**Trecho selecionado**
::::::::

EUA - 11 DE SETEMBRO

Como mudou o sonho americano

por Marco Bardazzi

Dez anos atrás, ocorria o atentado que transformou o rosto do Ocidente. Hoje, em meio a outras guerras e a crises, que fim levaram os ideais sobre os quais se baseava a civilização? Quem responde é alguém que, como correspondente estrangeiro, conheceu bem os Estados Unidos antes e depois do 11 de Setembro. E que hoje pode dizer: existe algo que não foi destruído

“Cada um pergunte para si mesmo: estou melhor hoje do que há dez anos?”. Para Ronald Reagan conquistar a Casa Branca bastou lançar essa pergunta aos seus concidadãos. Os americanos de 1980 olharam para trás, viram uma década marcada por Vietnã, pelo Watergate e pelo “mal-estar” que acompanhou a péssima presidência de Jimmy Carter, e decidiram mudar.
O que vê um americano que se colocar essa mesma pergunta hoje, dez anos depois do 11 de setembro? A resposta é mais difícil do que aquela de 1980. Porque o mundo se tornou mais complicado, e os Estados Unidos com ele.

::::::::

Registros de uma fonte de dados:
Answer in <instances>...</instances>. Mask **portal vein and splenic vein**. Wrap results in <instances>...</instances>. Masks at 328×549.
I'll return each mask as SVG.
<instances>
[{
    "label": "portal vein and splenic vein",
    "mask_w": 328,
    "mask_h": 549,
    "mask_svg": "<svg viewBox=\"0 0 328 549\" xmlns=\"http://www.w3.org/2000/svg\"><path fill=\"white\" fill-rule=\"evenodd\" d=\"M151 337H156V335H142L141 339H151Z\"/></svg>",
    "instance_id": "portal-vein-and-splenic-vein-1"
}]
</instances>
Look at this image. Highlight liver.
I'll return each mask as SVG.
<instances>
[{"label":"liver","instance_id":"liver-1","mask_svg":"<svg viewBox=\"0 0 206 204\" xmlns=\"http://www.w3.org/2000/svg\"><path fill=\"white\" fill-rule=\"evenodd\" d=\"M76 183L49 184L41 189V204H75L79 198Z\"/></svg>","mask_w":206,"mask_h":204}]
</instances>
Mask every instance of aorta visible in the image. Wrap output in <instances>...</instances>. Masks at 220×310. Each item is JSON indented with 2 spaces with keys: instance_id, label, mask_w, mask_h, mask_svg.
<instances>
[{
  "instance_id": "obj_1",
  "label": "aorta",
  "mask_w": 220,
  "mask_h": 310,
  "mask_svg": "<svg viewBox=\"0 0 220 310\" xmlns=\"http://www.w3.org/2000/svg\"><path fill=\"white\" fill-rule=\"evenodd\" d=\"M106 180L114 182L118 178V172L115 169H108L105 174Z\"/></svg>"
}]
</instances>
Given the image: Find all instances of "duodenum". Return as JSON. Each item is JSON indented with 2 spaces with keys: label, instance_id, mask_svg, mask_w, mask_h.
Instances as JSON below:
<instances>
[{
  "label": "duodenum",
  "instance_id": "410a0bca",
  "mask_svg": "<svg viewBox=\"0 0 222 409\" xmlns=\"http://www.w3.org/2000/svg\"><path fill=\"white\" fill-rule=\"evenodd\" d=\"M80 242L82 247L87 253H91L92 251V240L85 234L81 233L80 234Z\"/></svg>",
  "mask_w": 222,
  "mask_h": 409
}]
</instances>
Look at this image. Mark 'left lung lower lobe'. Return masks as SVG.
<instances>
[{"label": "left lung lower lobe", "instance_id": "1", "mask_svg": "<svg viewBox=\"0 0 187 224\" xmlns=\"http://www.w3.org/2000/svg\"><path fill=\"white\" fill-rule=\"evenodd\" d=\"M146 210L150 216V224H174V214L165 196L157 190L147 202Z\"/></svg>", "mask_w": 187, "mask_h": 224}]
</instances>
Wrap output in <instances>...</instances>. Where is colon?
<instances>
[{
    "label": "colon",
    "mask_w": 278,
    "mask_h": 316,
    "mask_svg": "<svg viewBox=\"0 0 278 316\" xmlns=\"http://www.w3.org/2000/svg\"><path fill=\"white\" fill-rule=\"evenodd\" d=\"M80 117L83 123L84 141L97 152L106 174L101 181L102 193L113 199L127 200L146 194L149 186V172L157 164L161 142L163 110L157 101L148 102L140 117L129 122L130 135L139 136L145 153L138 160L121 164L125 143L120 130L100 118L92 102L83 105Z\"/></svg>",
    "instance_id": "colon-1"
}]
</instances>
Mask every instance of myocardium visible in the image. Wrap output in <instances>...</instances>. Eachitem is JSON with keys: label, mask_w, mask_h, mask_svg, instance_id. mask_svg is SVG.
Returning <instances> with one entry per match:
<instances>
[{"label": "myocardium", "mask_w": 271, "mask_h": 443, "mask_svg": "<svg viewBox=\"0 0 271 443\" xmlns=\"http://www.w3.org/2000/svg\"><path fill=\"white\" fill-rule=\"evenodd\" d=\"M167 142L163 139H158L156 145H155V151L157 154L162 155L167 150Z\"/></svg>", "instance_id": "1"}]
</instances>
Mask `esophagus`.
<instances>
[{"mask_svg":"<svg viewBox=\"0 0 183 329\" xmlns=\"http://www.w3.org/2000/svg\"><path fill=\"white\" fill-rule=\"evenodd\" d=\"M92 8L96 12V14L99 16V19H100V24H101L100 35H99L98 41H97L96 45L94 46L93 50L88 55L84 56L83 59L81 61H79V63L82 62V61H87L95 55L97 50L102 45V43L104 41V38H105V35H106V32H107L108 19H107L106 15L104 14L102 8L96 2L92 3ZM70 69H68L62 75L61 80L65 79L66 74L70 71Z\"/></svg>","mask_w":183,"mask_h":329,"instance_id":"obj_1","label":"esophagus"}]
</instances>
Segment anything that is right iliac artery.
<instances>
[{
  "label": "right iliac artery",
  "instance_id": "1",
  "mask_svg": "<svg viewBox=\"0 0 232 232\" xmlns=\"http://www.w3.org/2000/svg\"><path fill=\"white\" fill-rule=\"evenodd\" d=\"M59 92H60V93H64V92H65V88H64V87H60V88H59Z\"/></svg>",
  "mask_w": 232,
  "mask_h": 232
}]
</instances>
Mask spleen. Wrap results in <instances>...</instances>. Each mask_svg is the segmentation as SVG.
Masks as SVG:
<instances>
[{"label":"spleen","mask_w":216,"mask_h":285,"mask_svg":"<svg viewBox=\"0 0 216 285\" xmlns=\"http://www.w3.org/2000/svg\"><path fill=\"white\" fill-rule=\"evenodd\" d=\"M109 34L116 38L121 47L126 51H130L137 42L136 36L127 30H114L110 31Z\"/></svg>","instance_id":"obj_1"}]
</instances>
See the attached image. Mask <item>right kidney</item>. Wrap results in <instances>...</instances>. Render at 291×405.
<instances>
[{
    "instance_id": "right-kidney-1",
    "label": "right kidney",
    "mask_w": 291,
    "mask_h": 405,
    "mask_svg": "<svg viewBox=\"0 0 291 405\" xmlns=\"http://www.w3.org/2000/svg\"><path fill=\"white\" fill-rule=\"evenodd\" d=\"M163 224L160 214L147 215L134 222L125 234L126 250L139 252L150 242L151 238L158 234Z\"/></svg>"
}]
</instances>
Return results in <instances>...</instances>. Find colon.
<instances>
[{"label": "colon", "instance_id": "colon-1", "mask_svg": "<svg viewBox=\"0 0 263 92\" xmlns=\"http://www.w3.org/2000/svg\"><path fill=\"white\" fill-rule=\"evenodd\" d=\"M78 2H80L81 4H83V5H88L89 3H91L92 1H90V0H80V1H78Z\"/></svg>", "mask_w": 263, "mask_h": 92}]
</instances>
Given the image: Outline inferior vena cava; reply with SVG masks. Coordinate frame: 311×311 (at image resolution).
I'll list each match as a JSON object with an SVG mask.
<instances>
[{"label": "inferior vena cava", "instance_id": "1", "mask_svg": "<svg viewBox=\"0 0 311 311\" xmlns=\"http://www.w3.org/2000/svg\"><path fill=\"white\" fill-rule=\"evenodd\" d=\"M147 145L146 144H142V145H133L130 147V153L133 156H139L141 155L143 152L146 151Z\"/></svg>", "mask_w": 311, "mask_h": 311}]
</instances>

::::::::

**Tarefa proposta A**
Indique se cada afirmação concorda com o trecho sobre o 11 de Setembro, respondendo sim ou não e citando literalmente as palavras do trecho que decidem: (i) bastou a Ronald Reagan uma pergunta aos concidadãos para conquistar a Casa Branca; (ii) segundo o trecho, responder hoje à pergunta é mais fácil do que em 1980; (iii) quem responde à pergunta do subtítulo conheceu os Estados Unidos antes e depois do 11 de Setembro como correspondente estrangeiro.
**Tarefa proposta B**
Extraia dos registros todas as linhas em que aparece a palavra "lower", diferenciando maiúsculas de minúsculas.
O trecho e os registros foram tirados de fontes distintas.

**Resposta esperada A**
(i) Sim: "Para Ronald Reagan conquistar a Casa Branca bastou lançar essa pergunta aos seus concidadãos."
(ii) Não: "A resposta é mais difícil do que aquela de 1980."
(iii) Sim: "como correspondente estrangeiro, conheceu bem os Estados Unidos antes e depois do 11 de Setembro"

**Resposta esperada B**
Look at this image. Mark 'left lung lower lobe'. Return masks as SVG.
[{"label": "left lung lower lobe", "instance_id": "1", "mask_svg": "<svg viewBox=\"0 0 187 224\" xmlns=\"http://www.w3.org/2000/svg\"><path fill=\"white\" fill-rule=\"evenodd\" d=\"M146 210L150 216V224H174V214L165 196L157 190L147 202Z\"/></svg>", "mask_w": 187, "mask_h": 224}]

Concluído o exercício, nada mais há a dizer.